Throwback Thursday: The Great Milkshake Meltdown

I would love to sit here and tell you that my wife and I never ever fight. I could lie and say that we are both extremely rational human beings who scoff at the idea of getting irrationally angry at the other person. But alas, that is not what this blog is about. 

If I had to choose one of the quotes that truly defines my relationship with my wife, it would be this quote from The Notebook: "They didn't agree on much. In fact, they rarely agreed on anything. They fought all the time, and they challenged each other every day. But despite their differences, they had one important thing in common. They were crazy about each other."

So, yes, like all normal couples - we do fight. Fortunately, they never last long. Take the other day for example. My wife was angry because I broke our window shades (I'm sorry honey, but I just can't control my super strength). She was annoyed at me for being "careless" and at the same time, I was annoyed at her for caring so much about stupid window shades. She put on her stern voice and began to lecture me about how I had to be more careful with things that are so "delicate." At this point, the scowls left both of our faces and at the same time we shouted "DELICATE" in the voice that it's said in the background of the Taylor Swift song (if you don't know what I'm talking about, click here and go to 1:12 or 2:22) and this is how the majority of our fights seem to go. Even when I'm having those times of the month where I would do anything to keep fighting (you know what time I'm talking about), I can't ever seem to stay angry for long. 

So anyway, today I am going to tell you the story of my favorite fight I ever had with my wife. Is it weird to have a favorite fight? I don't really care, because my wife would totally agree that The Great Milkshake Meltdown of 2014 was epic. 

It was a crisp fall day in 2014 and I believe Michelle and I were riding back from a visit to my parent's house. I'm not sure what the fight was actually about, but I wanted to talk it out while Michelle did not. It is my nature to want to over-talk everything, while Michelle would rather just forget it even happened. I wasn't having it on this day though. Since I had her trapped in the car (her only option being to tuck and roll out), I was pushing her to talk. For someone sitting just a few feet away from me, she was doing a pretty good job of pretending I wasn't even there.

That was, until she decided she wanted a milkshake and started to search for the closest Burger King. She finally acknowledged me to tell me that there was a Burger King just a mile down the road and we should stop to get a milkshake to which I responded, "If you won't talk to me, I'm not getting you a milkshake!" To her surprise, when the Burger King came into view, I drove right past it. 

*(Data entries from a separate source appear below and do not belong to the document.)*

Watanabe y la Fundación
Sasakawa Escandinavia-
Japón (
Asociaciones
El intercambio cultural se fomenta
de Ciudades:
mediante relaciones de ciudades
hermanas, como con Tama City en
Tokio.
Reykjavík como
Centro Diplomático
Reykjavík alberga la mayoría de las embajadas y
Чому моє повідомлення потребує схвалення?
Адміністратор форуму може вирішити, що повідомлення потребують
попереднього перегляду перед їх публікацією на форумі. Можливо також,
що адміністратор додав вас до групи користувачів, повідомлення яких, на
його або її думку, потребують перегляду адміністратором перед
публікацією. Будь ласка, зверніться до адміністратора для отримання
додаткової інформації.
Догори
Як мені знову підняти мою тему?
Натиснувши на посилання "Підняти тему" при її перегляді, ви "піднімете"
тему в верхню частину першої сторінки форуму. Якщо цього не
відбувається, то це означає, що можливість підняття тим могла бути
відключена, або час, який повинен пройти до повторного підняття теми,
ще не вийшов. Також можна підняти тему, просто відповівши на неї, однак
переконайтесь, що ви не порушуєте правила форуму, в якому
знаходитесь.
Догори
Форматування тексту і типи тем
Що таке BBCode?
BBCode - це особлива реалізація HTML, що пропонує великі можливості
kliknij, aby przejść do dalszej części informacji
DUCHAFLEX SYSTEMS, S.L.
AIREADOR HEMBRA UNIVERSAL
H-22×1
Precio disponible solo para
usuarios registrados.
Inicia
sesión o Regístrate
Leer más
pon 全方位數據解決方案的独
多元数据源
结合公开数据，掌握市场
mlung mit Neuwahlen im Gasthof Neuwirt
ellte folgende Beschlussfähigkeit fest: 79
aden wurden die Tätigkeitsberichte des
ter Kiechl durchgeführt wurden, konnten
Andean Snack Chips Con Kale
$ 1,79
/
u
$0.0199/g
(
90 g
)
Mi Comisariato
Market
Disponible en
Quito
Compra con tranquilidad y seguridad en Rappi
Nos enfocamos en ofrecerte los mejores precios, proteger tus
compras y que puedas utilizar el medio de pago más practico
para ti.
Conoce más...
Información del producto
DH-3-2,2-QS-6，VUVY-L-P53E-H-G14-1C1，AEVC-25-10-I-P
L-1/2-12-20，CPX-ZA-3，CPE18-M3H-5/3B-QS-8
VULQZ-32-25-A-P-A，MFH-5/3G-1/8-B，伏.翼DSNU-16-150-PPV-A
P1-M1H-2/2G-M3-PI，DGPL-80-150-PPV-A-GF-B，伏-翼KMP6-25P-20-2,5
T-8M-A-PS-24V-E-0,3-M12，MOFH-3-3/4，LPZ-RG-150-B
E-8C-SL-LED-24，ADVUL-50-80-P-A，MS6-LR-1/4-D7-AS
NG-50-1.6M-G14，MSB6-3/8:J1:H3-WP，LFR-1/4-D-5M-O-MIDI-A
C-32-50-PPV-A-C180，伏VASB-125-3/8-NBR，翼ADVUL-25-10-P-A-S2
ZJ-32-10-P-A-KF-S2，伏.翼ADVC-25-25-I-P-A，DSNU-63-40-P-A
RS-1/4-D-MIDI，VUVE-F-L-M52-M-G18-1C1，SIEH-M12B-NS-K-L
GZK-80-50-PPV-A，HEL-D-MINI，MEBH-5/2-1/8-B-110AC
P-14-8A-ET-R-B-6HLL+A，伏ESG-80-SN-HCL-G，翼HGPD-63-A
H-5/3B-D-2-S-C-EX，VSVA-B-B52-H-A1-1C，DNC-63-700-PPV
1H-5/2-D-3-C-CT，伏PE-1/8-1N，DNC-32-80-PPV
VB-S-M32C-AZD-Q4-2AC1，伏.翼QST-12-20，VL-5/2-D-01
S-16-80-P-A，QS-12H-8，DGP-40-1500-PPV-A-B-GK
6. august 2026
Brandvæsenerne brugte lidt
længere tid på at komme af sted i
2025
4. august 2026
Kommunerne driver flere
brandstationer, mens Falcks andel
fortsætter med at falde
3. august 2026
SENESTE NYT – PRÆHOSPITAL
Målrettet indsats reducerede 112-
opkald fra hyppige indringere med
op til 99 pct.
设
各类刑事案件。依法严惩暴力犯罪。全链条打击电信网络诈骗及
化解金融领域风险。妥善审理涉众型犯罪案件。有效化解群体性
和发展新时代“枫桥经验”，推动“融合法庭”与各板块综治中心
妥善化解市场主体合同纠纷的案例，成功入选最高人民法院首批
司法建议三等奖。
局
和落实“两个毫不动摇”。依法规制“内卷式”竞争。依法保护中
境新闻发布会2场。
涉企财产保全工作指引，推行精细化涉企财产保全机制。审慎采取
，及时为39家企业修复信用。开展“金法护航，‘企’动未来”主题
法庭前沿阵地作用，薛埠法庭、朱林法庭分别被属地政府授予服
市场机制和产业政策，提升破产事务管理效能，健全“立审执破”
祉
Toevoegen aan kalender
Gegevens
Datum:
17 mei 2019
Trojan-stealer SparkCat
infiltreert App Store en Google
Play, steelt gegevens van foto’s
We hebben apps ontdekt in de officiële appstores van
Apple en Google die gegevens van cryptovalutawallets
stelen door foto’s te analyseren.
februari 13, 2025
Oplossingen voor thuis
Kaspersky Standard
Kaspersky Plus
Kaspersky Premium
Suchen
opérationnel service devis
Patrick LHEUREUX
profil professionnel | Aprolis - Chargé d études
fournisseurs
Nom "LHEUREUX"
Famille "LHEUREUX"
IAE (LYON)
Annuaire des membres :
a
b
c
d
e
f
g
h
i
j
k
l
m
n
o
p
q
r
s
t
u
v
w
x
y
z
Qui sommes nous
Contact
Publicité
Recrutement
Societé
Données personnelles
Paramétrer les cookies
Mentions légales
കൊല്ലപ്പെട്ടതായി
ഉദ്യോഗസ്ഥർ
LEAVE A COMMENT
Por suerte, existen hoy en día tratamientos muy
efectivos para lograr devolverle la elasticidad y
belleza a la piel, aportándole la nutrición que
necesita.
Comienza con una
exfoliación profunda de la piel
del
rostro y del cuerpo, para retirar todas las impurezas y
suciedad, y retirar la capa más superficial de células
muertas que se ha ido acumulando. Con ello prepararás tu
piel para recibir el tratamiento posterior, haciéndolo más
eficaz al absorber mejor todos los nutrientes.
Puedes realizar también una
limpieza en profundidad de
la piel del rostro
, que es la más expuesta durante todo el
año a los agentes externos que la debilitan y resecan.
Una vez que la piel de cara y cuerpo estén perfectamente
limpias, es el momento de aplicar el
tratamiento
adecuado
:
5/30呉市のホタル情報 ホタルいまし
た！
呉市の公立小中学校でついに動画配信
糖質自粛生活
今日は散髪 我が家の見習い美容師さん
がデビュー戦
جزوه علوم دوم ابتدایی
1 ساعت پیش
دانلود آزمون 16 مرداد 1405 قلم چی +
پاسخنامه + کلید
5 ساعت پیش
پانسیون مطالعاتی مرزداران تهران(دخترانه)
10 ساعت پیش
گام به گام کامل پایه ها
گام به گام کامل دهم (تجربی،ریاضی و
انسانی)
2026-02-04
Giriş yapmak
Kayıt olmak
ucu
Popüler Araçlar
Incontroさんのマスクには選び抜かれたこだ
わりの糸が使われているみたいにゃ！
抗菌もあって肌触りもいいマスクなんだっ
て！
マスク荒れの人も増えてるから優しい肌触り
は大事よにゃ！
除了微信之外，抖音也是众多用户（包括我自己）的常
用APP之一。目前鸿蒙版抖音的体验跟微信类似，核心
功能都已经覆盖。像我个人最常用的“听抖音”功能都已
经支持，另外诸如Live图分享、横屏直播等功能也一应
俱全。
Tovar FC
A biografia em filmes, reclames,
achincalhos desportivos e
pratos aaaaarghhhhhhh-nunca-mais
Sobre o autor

"Seriously!?" she shouted from the passenger seat. I gave her a smug smile and shrugged my shoulders. "You wouldn't talk this out. I told you that I wouldn't stop if you refused to talk it out with me." With that, she turned to me with a look that was a combination of deep hurt and red-hot anger and very sincerely huffed, "This is by far the most mean thing you have EVER done to me." 

I found myself shocked at her response and actually feeling bad (I mean, come on, this girl was seriously distraught over her milkshake). We were both quiet until we pulled onto the turnpike and I saw a sign for a rest stop that had a Burger King. I sighed audibly, knowing I was about to give in. "I'll stop at this rest stop and get you one," I conceded. I expected my wife to be happy about this, but instead she crossed her arms in front of her and scowled over at me. "I don't even want it anymore."

If I was a guy, I may have believed this, but I'm a lesbian so I know how a girl's mind works. There was no way that I wasn't getting that milkshake. After I parked, she shook her head at me. "I don't know why you're doing this. I'm not going to drink it," she threatened. I laughed to myself as I made my way inside and bought the chocolate milkshake topped off with whipped cream. 

Once back on the road, I watched the milkshake out of the corner of my eye. For a good 15 minutes, it sat melting in the cup holder, until I watched a hand slowly creep toward it. My wife pulled it to her mouth and tried to take a sip as quietly as possible. I looked over at her, the straw still hanging from her lips, and we both stared at each other, before bursting into laughter. 

I couldn't tell you if we ever talked about whatever it was that I wanted to discuss, but I can tell you that we got past it, just like we've gotten through every other struggle. In relationships, you're going to fight about money, mother-in-laws, and even milkshakes. It's unavoidable. But what's important is that you come out on the other side laughing about it, with a little more love in your heart for your significant other.